Let's get through this page quick -- there's still a lot to cover.


All right, so you've got the cast of "Hill Street Blues." That's cool -- it was a big show at the time, and they certainly had star power. Then again, the same could be said for Tim Conway, and look what they put him through. With these guys, it's arguably even worse. You can't at all predict what their performance is going to be about, but once they start singing, you know it's headed someplace awful. Suddenly, the cast of "Hill Street Blues" is surrounded by escaped zoo animals wearing slogan-enhanced T-shirts.
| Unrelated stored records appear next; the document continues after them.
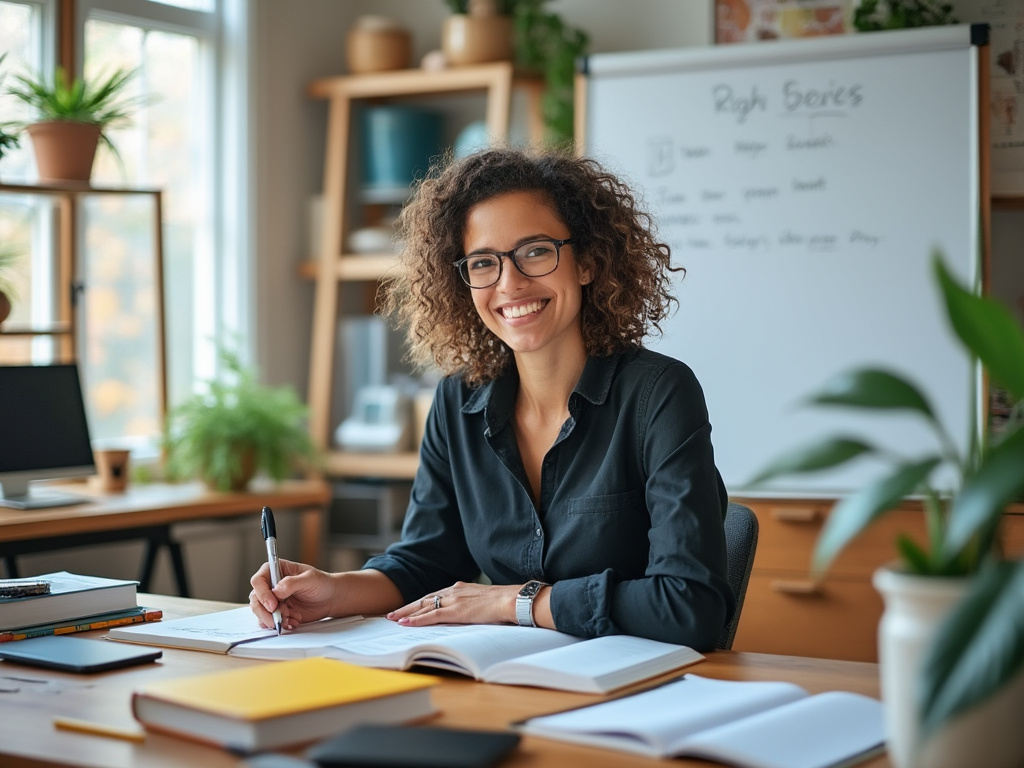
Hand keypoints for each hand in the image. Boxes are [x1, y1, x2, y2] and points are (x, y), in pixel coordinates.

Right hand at [248, 559, 336, 630]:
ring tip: (292, 618)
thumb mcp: (310, 579)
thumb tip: (276, 590)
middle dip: (266, 611)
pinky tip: (294, 621)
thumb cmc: (321, 583)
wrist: (330, 598)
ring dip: (274, 619)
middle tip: (280, 618)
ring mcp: (273, 600)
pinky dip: (281, 624)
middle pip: (256, 599)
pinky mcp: (277, 613)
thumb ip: (292, 583)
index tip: (273, 604)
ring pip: (260, 612)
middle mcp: (271, 585)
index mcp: (276, 570)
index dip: (262, 593)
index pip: (258, 580)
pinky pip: (269, 622)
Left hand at [386, 581, 518, 626]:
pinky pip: (431, 616)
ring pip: (423, 607)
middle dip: (407, 607)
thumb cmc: (503, 601)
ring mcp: (453, 600)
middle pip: (424, 599)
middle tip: (391, 614)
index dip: (419, 603)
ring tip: (392, 619)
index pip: (434, 595)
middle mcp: (453, 591)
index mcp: (459, 588)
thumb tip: (469, 612)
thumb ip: (472, 604)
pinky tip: (405, 623)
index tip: (409, 608)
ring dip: (406, 613)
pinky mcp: (455, 611)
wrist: (511, 599)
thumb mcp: (482, 600)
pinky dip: (416, 620)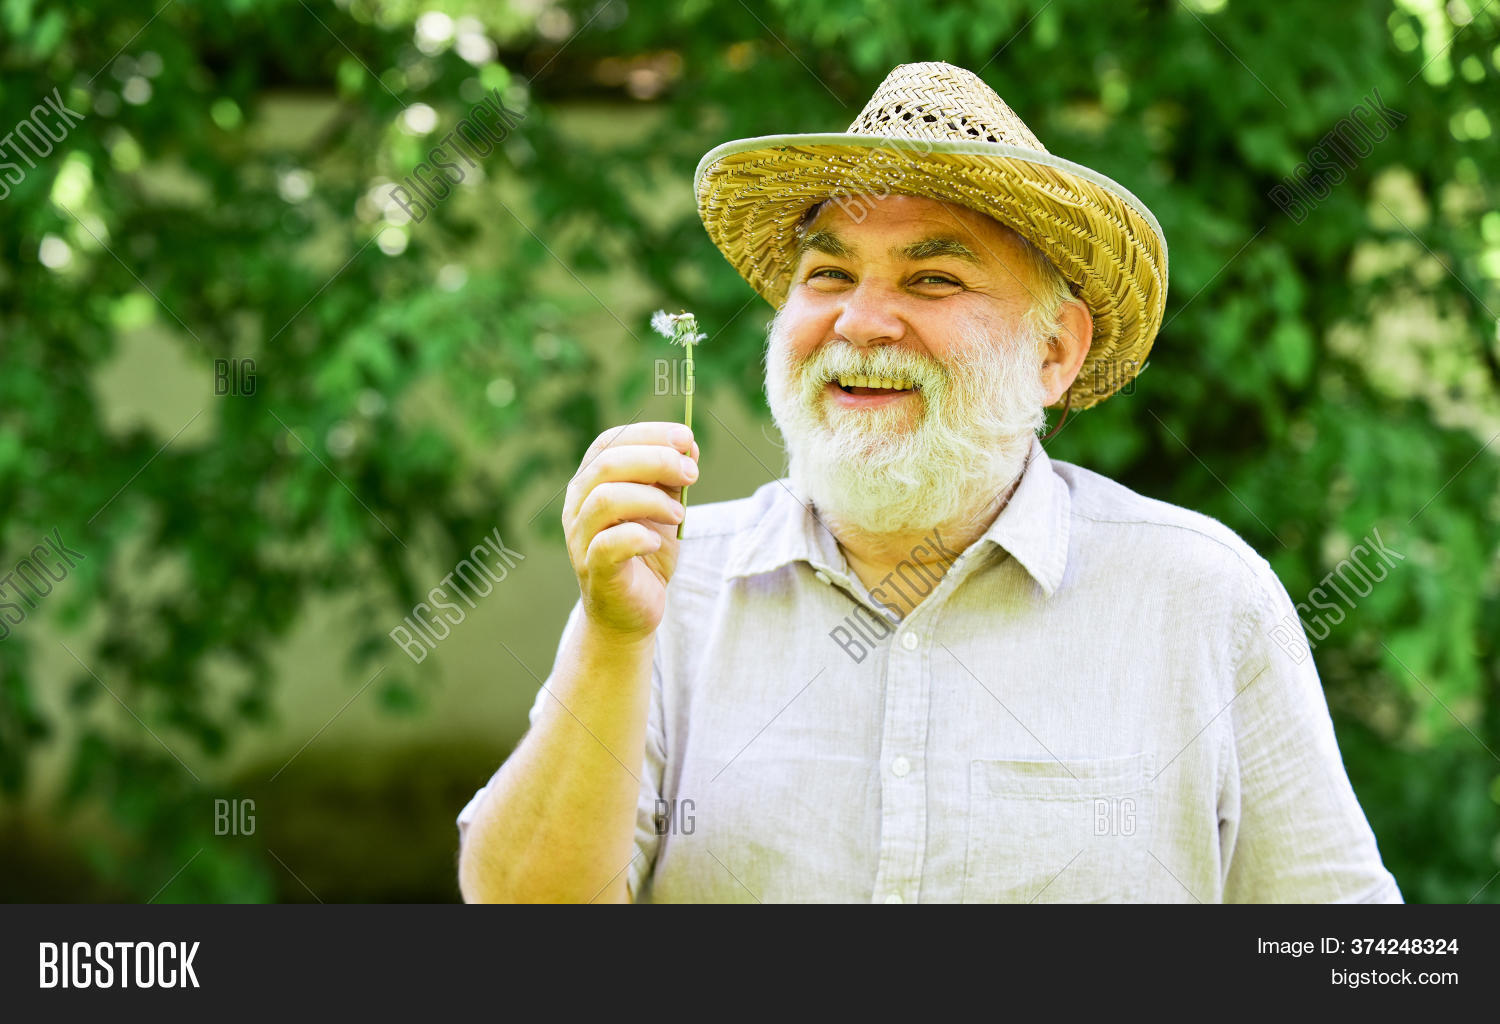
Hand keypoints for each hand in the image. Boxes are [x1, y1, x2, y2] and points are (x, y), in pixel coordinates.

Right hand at [561, 422, 698, 642]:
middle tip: (691, 474)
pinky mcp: (594, 570)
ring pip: (606, 499)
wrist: (631, 610)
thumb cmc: (645, 552)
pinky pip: (608, 545)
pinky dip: (640, 537)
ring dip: (652, 500)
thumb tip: (688, 445)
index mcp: (591, 482)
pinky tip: (657, 542)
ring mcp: (580, 538)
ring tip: (679, 515)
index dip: (649, 434)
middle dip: (657, 461)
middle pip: (609, 464)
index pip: (610, 442)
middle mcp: (578, 505)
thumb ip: (671, 477)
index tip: (686, 439)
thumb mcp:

The actors are well trained, and do little to suggest that they're ashamed or embarrassed by what they're about to do. For that alone, they should've got an Emmy. It's not just "Hill Street Blues" -- it's "Hill Street Blues Meets The Shirt Tales!"



For those who don't remember, the "Shirt Tales" were a group of animals who taught themselves to speak despite the fact that they were perfectly capable of getting their points across by way of their magical T-shirts, which constantly printed new phrases to reflect their moods. Now that you know the cartoon's gimmick, you probably understand why "Shirt Tales" didn't last very long.

Hill Street Blues meets the Shirt Tales. Now you've seen everything. (6.3 MB)


Nothing I can write will match up to what you'll see in this Betty Boop clip, so just download it and prepare to cackle.

Betty Boop shows leg and tits and ass and puddy. No, really. (800 KB)


Hey, look, it's Desiree Goyette!

You know...Desiree Goyette?

No?

Ok.


Hahaha, Danny Cooksey. You should remember him as "Sam" from "Diff'rent Strokes" -- the literal redheaded stepchild. Danny probably got all excited about his parade appearance, but boy, he had to be disappointed with the role they gave him. All he gets to do is sit on top of a big turtle, all alone without any surrounding attractions and zero attention from the crowd, appearing on television for all of four seconds before being forgotten completely forevermore.

I hope they at least let him keep the cowboy hat.


Similarly depressing was this lonesome Mighty Mouse -- it's the worst costume ever, and the crowd knows it. You've never heard a major city fall so completely silent as New York did upon Mighty Mouse's waving march. The hosts try to talk over the silence, but since it's about things having nothing to do with Mighty Mouse, it only made his appearance seem all the more sad.